Many people are taking part in protests across the US and around the world responding to George Floyd's death in police custody and to larger issues of racial injustice. Others have signed petitions or donated money to civil rights organizations. If the ongoing coronavirus pandemic has kept you home and left you wondering what else you can do to help, the answer is: a lot.
Here are some practical actions you can take to support the Black Lives Matter movement and the protesters raising their voices in an international chorus against racism.
Some protests have led to violence, so protesters need emergency contacts to reach out to if necessary. You can be one of those people. Be sure you have the protester's full name and birthdate handy and keep a list of resources relevant to your area, including bail funds and organizations volunteering legal resources. Set a check-in time for updates.
If your home is located near a protest site, you can offer respite to protesters. Stock up on water, snacks and basic first-aid supplies and create a shady spot outdoors. This can be done while remaining mindful of the social distancing guidelines in place due to the coronavirus pandemic. You can also put together care packages protesters can take with them.
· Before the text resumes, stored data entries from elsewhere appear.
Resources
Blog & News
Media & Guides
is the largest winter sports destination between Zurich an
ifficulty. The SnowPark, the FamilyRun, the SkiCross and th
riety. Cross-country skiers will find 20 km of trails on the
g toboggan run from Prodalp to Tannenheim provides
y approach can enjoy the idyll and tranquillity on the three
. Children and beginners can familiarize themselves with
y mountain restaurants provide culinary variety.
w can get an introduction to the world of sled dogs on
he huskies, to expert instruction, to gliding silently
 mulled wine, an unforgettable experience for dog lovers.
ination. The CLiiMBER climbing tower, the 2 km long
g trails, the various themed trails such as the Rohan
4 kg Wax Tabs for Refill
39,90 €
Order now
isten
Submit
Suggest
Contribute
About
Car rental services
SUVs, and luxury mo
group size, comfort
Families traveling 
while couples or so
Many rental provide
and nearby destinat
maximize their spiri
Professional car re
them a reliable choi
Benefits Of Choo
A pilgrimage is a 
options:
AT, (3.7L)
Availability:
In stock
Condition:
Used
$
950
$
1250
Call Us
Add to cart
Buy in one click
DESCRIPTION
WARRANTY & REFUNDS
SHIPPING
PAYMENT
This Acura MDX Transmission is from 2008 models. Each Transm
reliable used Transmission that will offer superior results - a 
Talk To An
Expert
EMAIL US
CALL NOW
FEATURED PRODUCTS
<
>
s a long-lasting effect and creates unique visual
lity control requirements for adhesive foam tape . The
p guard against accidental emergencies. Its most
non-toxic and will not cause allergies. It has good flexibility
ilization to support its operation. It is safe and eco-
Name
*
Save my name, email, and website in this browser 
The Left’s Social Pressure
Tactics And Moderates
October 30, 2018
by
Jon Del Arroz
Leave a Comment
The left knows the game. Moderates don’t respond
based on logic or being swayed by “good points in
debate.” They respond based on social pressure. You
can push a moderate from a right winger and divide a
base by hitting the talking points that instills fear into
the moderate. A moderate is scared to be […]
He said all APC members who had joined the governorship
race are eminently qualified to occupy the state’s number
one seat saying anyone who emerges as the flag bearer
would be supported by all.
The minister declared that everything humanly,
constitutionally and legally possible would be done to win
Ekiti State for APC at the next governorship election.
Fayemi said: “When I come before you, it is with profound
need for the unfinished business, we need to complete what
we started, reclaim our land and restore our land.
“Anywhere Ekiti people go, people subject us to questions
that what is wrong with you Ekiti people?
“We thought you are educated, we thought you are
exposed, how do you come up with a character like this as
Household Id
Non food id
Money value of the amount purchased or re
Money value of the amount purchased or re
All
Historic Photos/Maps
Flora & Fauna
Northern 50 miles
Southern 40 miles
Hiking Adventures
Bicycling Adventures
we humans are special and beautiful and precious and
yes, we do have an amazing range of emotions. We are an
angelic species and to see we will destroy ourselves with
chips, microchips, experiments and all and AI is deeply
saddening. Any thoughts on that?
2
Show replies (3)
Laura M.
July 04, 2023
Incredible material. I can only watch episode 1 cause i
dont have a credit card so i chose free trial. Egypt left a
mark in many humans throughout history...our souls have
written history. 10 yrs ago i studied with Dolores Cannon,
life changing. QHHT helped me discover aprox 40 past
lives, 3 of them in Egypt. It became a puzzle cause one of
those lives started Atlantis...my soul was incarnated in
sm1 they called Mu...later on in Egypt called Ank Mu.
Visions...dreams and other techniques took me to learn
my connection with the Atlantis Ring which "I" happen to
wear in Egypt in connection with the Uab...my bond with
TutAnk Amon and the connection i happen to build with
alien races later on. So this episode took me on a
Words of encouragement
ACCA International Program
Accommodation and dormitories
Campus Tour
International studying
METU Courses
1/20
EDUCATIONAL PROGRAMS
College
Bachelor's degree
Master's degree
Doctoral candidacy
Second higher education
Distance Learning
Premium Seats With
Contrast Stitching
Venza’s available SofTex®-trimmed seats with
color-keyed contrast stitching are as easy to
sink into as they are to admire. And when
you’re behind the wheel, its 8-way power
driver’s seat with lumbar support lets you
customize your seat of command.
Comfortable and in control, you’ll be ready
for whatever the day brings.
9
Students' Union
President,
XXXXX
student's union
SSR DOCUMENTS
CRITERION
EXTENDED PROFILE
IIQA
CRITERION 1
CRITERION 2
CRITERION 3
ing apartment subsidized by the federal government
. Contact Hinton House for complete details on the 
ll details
It's hot in many places right now and protests can go on for hours.
Global scenes of Black Lives Matter protests show outrage far beyond US
Some people are taking the concept of helping protesters even further. Washington DC resident Rahul Dubey made news earlier this week when he opened his home overnight to dozens of protesters and sheltered them from the police after curfew.
During a time of pandemic and concerns about the spread of coronavirus, Dubey's actions are, of course, not for everyone. "I am absolutely grateful that these heroes and these souls that were able to find shelter inside are home safe," Dubey told WJLA news the next morning.
Make face masks
COVID-19 continues to rage across the US. It can be hard to maintain safe distances when in a crowd of protesters, which means face masks are even more critical than ever. If you have sewing skills, you can create masks for people who need them.
Legal observers are not participants in protests. They are there to help keep law enforcement and other officials accountable for their actions. These observers can often be identified by their lime-green hats. Check with your local NLG chapter for training details. Some chapters are offering Zoom training sessions.
Watch this video
YouTube user Zoe Amira compiled an hour-long video of music, poetry and art from black creators and is donating the ad revenue to BLM-related organizations which was taken down due to revenue restrictions.